Если тревогу объявят, когда я буду находиться не в цитадели, а в городе, ситуация для меня упростится — и не только потому, что я смогу отправиться в собственную цитадель, когда мне заблагорассудится. В этом случае мне даже не пришлось бы долго раздумывать над своими дальнейшими действиями, потому что меня ждал бы запечатанный приказ. В Центральном банке, в одной из ячеек, хранится предназначенный для меня конверт. В моем фонофоре зашифровано кодовое слово, которое обеспечит мне доступ к ячейке.
Получив вызов по фонофору, я прерву свою деятельность или свое бездельничанье и отправлюсь в банк. Если газетные киоски будут открыты, я куплю номер «Крапивника» и по дороге разорву его на две части, которые выброшу у ближайшего узлового пункта.
Я отмечаю эти мелочи, поскольку они, как и многое другое, свидетельствуют о свойственном Домо рационализме. То, что «Крапивник» станет отвратительным, как только «развернется знамя свободы», не подлежит никакому сомнению; могу держать пари, что мой братец уже сейчас хранит в ящике письменного стола «Призыв» к согражданам, пусть и зашифрованный.
Если на перекрестках будет валяться разорванный «Крапивник», эта картина врежется в память тысяч проходящих мимо людей. И у них останется впечатление, что Кондор тут ни при чем; что это инициатива снизу, из безымянной массы: журнал, дескать, порвал какой-то прохожий. В знак предупреждения и одновременно презрения. Рывок за «ленту, на которой он (этот вымпел) реял».
Записанное в ночном баре
23
Догадайся мой братец, что я собираюсь так, мимоходом, выбросить номер «Крапивника», между нами все было бы кончено. Он расценил бы это как
То, что свобода начинается там, где кончается свобода печати, моему брату и в голову не приходило.
«Свобода мысли» — — — это значит, что он со своими затасканными идеями не осмеливается выйти на тропу свободной охоты. Готов признать, что он продолжает либеральную традицию, хотя — по сравнению с тем, как представляет себе эту традицию мой родитель, — у брата она сильно разжижена и ослаблена. Однако всему свое время, в том числе и хорошим идеям. Либерализм соотносится со свободой так же, как анархизм — с анархией.
Кадмо часто берет меня с собой — чтобы просветить — к своим «Атакующим соратникам Сократа». Я там мало желанный гость — возможно, меня даже принимают за агента Домо, который, впрочем, знает об этих сходках и считает их неопасными, в чем-то даже полезными для него. «Собаки, которые лают, не кусаются».

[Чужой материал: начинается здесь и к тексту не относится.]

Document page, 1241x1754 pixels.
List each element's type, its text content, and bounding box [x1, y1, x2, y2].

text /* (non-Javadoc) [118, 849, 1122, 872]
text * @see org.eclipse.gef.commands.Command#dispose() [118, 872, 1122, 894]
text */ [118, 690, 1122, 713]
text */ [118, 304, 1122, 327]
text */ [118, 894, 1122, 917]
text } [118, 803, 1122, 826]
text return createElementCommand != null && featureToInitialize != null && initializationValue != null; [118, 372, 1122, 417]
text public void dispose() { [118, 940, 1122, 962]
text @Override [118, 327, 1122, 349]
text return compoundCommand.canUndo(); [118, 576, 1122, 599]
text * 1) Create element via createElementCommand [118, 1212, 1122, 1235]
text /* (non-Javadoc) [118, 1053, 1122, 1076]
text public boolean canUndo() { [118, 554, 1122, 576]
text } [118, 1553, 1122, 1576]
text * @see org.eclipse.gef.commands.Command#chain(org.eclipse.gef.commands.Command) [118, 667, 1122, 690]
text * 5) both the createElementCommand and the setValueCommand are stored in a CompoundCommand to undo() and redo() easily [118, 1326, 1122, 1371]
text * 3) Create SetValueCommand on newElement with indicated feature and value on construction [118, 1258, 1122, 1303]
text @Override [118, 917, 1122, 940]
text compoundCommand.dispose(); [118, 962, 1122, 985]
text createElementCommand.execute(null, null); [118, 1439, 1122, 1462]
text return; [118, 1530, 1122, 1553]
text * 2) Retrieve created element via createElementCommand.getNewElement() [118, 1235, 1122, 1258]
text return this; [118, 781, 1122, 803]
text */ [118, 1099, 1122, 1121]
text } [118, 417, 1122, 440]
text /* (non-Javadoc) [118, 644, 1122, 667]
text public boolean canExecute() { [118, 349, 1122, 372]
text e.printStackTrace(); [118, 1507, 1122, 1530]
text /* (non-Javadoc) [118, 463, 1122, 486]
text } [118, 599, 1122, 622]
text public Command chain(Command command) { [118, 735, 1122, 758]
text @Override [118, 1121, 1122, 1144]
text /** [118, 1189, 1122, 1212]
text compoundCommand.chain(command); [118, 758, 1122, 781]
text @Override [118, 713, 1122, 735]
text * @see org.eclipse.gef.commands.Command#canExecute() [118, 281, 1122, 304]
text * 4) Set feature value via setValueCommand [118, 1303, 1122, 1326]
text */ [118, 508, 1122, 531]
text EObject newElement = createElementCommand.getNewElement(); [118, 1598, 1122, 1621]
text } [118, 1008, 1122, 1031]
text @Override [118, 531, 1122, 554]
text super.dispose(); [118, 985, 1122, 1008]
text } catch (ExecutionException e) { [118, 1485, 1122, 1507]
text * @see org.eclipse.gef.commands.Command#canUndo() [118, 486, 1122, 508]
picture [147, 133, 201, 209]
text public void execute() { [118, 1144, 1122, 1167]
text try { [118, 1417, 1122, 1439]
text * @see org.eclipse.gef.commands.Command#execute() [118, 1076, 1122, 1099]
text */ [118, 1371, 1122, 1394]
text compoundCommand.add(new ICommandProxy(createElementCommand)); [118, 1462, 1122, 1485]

Причина, по которой мне трудно понять, что творится в мозгах у подобных людей, заключается прежде всего в расплывчатости их представлений. Они
Мой братец даже еще не стал анархистом — в отличие, например, от Цервика, который издает журнал «Крапивник». У того-то идеи гладко слетают с языка и выходят из-под пера; он превращает их в «фермент разложения». Я использую этот популярный у консерваторов образ, потому что нахожу его удачным, — — — ведь для анарха разложение — такой же процесс, как и всякий другой, а для историка этот Цервик интереснее, нежели мой родитель и братец. Цервика можно рассматривать как секретаря в приемной или даже как вахтера у дверей, который отступает назад, исполнив свои обязанности, — ибо он в самом деле занимается чем-то похожим. В его деятельности есть что-то лакейское: он принадлежит к свите властителя и вместе с ним исчезнет. Он прячется в оперении Кондора и ожидает мгновения, когда сможет взлететь чуть выше, чем тот [170].
Доведись мне когда-нибудь писать работу об этом социальном типе, я буду иметь в виду судьбу Бомарше, который сперва поносил аристократов, говоря, что они всего лишь «потрудились родиться», а позднее, став придворным, сам пал жертвой клеветы. Здесь у нас дискредитация человека посредством клеветы считается обычной, хотя и доходной работой.
Размышляя на эту тему, я снова и снова осознаю границы исторического описания или, лучше сказать, — исторического рассмотрения событий. Наши муки начинаются сразу же, стоит нам взяться за перо.
Я согласен со своим учителем Виго в том, что нам удаются только перспективы с четко очерченными краями — просеки, прорубленные в густой чаще. В первую очередь мы должны отказаться от воли, от стремления принять чью-то сторону. Настоящий историк — скорее художник (чаще всего трагического склада), нежели человек науки.